I was using 6.8k shunted with 1.5k in series with a cap that created a 100Hz corner. Maxing the drain pot brought the voltage at the source somewhere around 6V, though using an 18V supply didn’t fix anything. Like I mentioned, I added a positive voltage to the gate in an attempt to overcome any issues with the voltage swing falling below pinch-off.


----------



## Greg (May 25, 2022)

I guess my question is how are people comfiguring jfet gain stages that can handle higher than vintage-output neck humbuckers, let alone mid-focused signal boost like a tube screamer with the level maxed and the drive at somewhere around 10 o’clock?


----------



## temol (May 25, 2022)

Almost all my jfet preamps have 2N5457 or 2N5458 in the first stage. First stage just amplifies the signal, no clipping.


----------



## Chuck D. Bones (May 25, 2022)

First stage will clip if driven by a TS with LEVEL at 10.  I would look at what Brian Wampler did with the Velvet Fuzz.  He has boosters in front of a (slightly modified) Plexi-Drive.  He deliberately attenuates the booster output so as to not hit the 1st JFET stage too hard.  Driving the gate-source junction into conduction will generate some very harsh harmonics.


----------



## Greg (May 25, 2022)

That’s what I was afraid of. In the deluxe version Brian configured the TS circuit with a fair amount of gain and the boost control affects the output. I’ve lowered the gain significantly; to equivalent of about 9 o’clock on my TS9. I know I’m not alone in preferring that an OD actually overdrive the next stage of a crunchy amp rather than just add a layer of distortion.

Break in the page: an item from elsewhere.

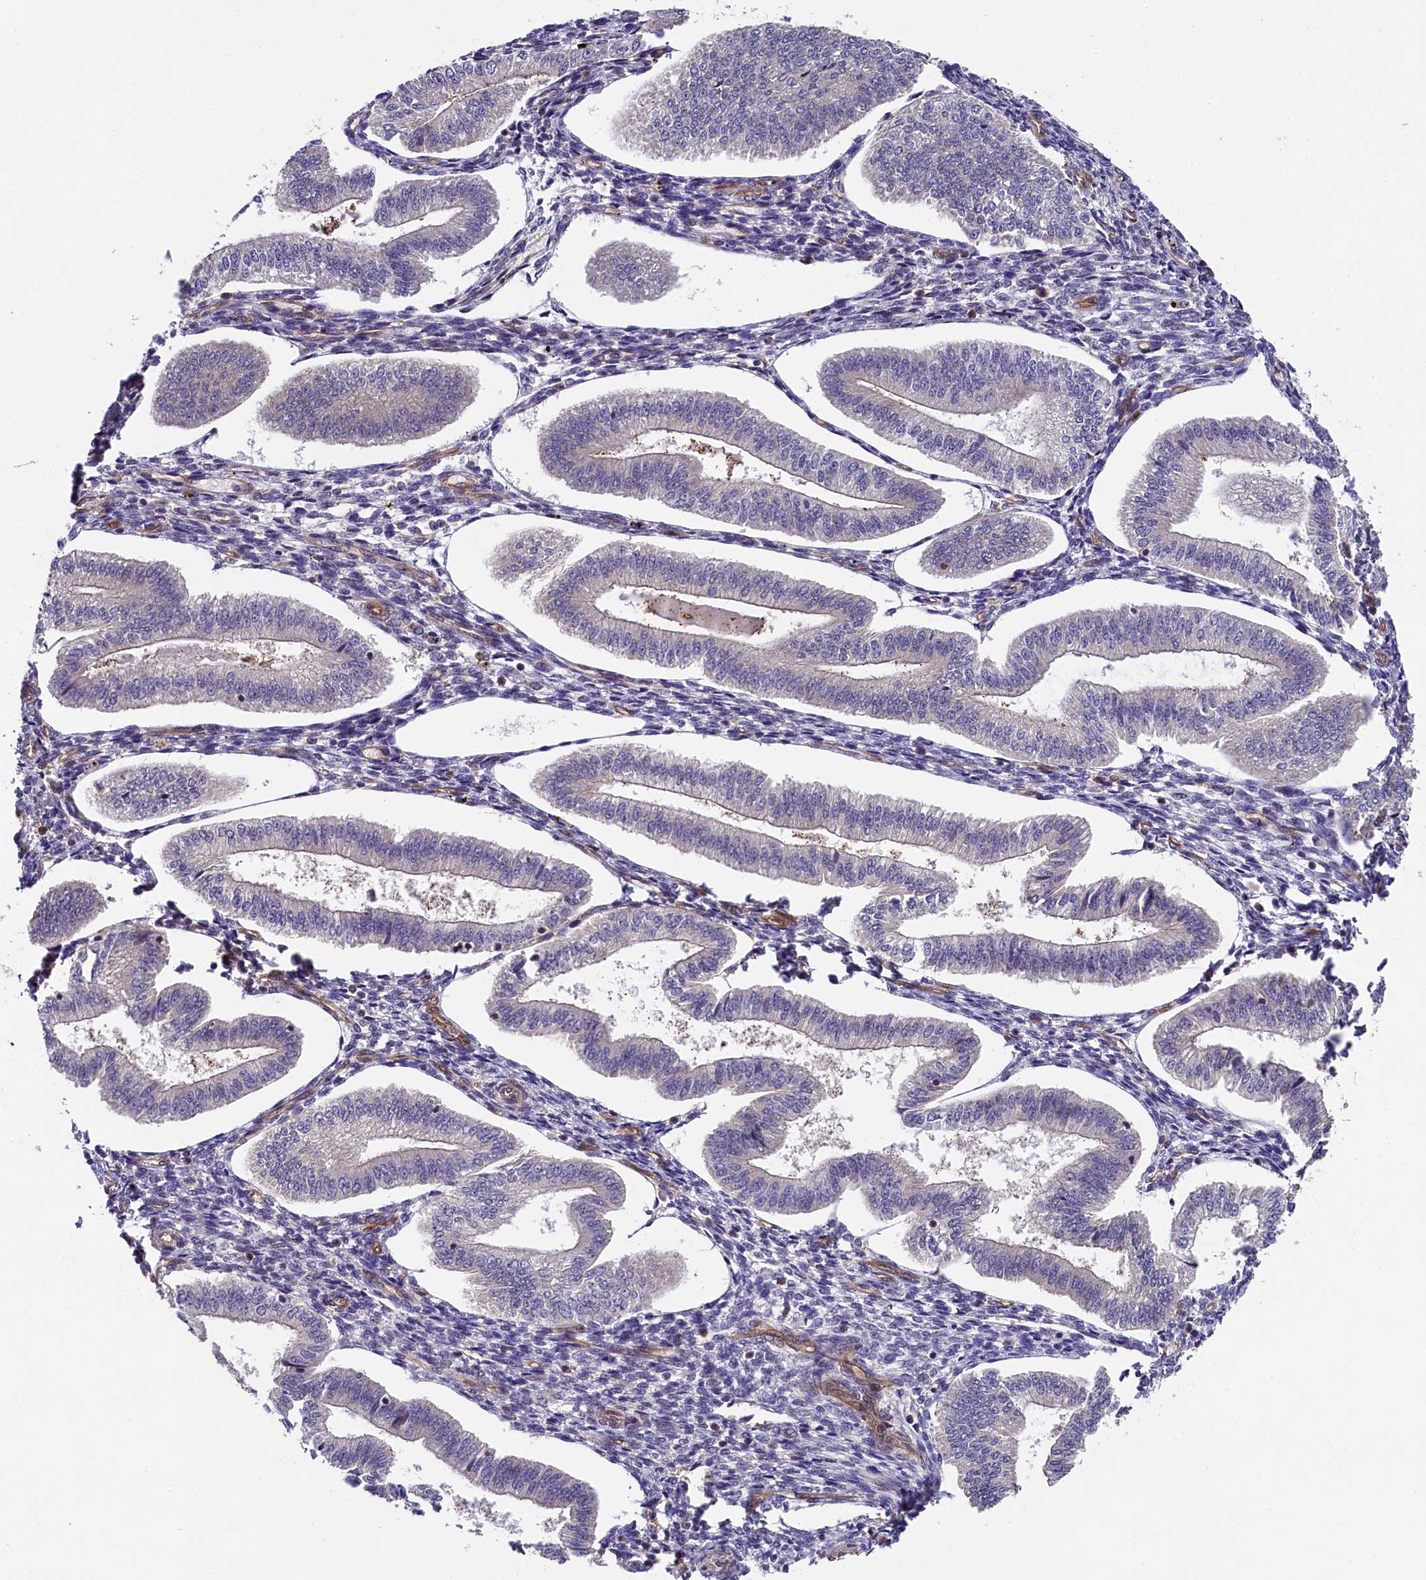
{"staining": {"intensity": "moderate", "quantity": "<25%", "location": "cytoplasmic/membranous"}, "tissue": "endometrium", "cell_type": "Cells in endometrial stroma", "image_type": "normal", "snomed": [{"axis": "morphology", "description": "Normal tissue, NOS"}, {"axis": "topography", "description": "Endometrium"}], "caption": "Immunohistochemistry histopathology image of benign human endometrium stained for a protein (brown), which demonstrates low levels of moderate cytoplasmic/membranous staining in about <25% of cells in endometrial stroma.", "gene": "SNRK", "patient": {"sex": "female", "age": 34}}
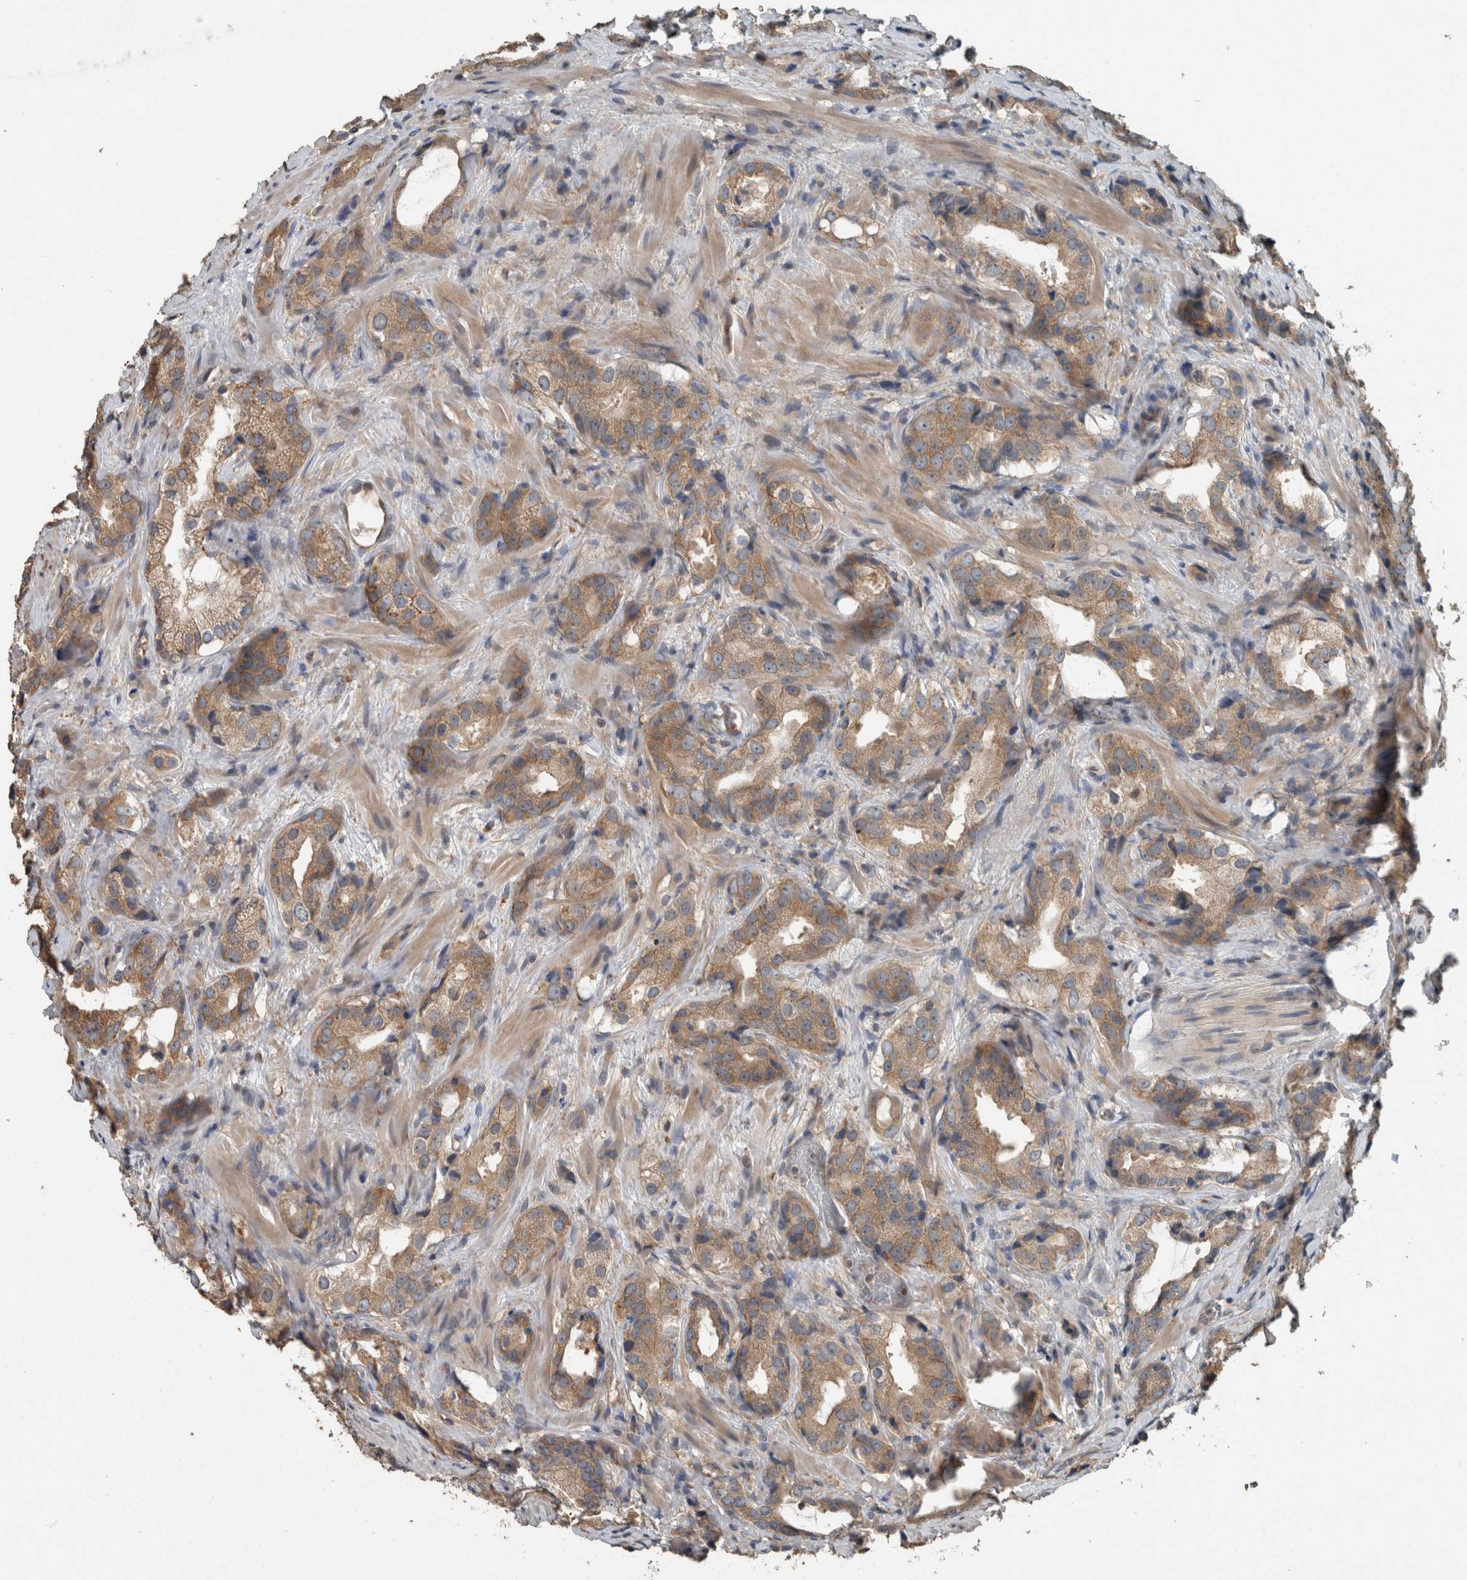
{"staining": {"intensity": "moderate", "quantity": ">75%", "location": "cytoplasmic/membranous"}, "tissue": "prostate cancer", "cell_type": "Tumor cells", "image_type": "cancer", "snomed": [{"axis": "morphology", "description": "Adenocarcinoma, High grade"}, {"axis": "topography", "description": "Prostate"}], "caption": "DAB immunohistochemical staining of high-grade adenocarcinoma (prostate) demonstrates moderate cytoplasmic/membranous protein expression in about >75% of tumor cells.", "gene": "KNTC1", "patient": {"sex": "male", "age": 63}}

I would say the quality of the distortion I’m experiencing is more of a squish like a fuzz pedal with the note folding over on itself and taking a while to recover before the note has clarity.

Now I’ve reduced the boost level below the threshold of the unwanted behavior. Because I’ve cut back the gain of the boost circuit the tone is thinner despite the added compression, which isn't surprising.

My preferences out of the way I really appreciate the feedback and am happy to learn that this is normal behavior.


----------